I contrast him with a woman I’ve met in my birding travels who also can’t get around very well but has a completely different attitude - she birds from her car. She drives to an area and just sits with her binoculars and waits for the birds to come, sometimes for hours at a time. She told me she has seen quite a lot that way, and she is happy with that because otherwise she would not be able to go birding.
Considering the hilly area where it is located, going down the Scherman trails and into the woods is impossible for those who need wheels or are unsteady on their feet. There are no boardwalked trails as can be found in state or federal nature areas such as the Great Swamp or Cape May Point State Park. The older people I see using the trails at Scherman are steady on their feet and not in wheelchairs.
Luckily, a lot of organizations know that as those of us of the Baby Boom generation get older, we don’t want to be kept captive by our disabilities. If you go to a search engine such as Google and type in “birding tours for the handicapped” you will find a host of websites providing tours for those in wheelchairs, the disabled or the elderly. There is even a group, “Birding for All,” with chapters in the UK and the US, that seeks to “improve access for people with disabilities to reserves, facilities and services for birding.”

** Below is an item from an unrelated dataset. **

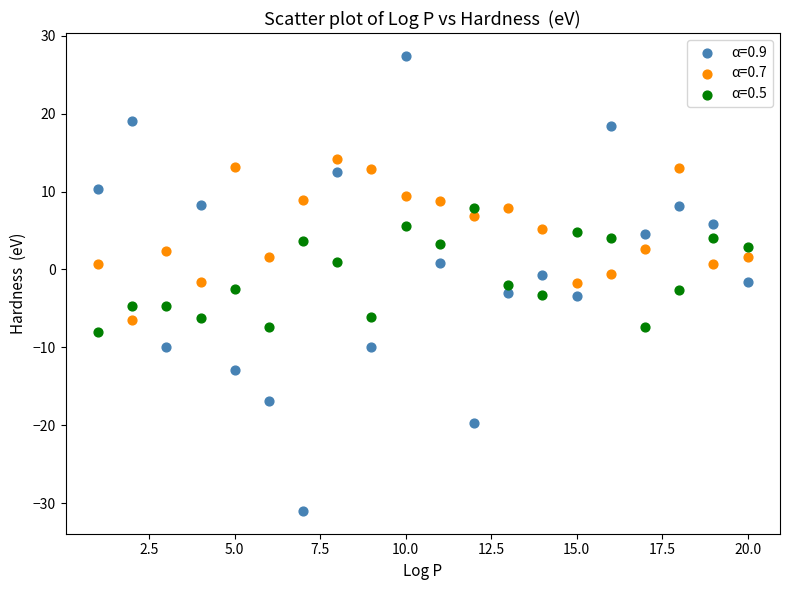

Which series has the largest Y range (max minus min)?

α=0.9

This is a wonderful thing. Since we can’t make ourselves younger (at least physically; mentally is another matter), if you can’t take yourself out to the woods for a quiet stroll the next best thing, I think, is to go on a tour with others like you who have good (birding) and bad (the pain, etc.) in common and are equally focused on retaining their independence.
There are times, like the other day, when I take a long hike with my binoculars and long-lensed camera around my neck and after a while feel, suddenly and disturbingly, very tired. Then something flies over - is that a merlin? - and I get my second wind.
I’d rather be tired on my feet walking than stuck at work staring into a computer.
Would my father have grown to share my interest had I been a birder back then and driven him to the Bay and sat with him and my binoculars, pointing out the diffferent gulls and other birds? I’d like to think he’d have at least tried to expand his horizons through learning something new, as I did when I pushed his wheelchair so long ago.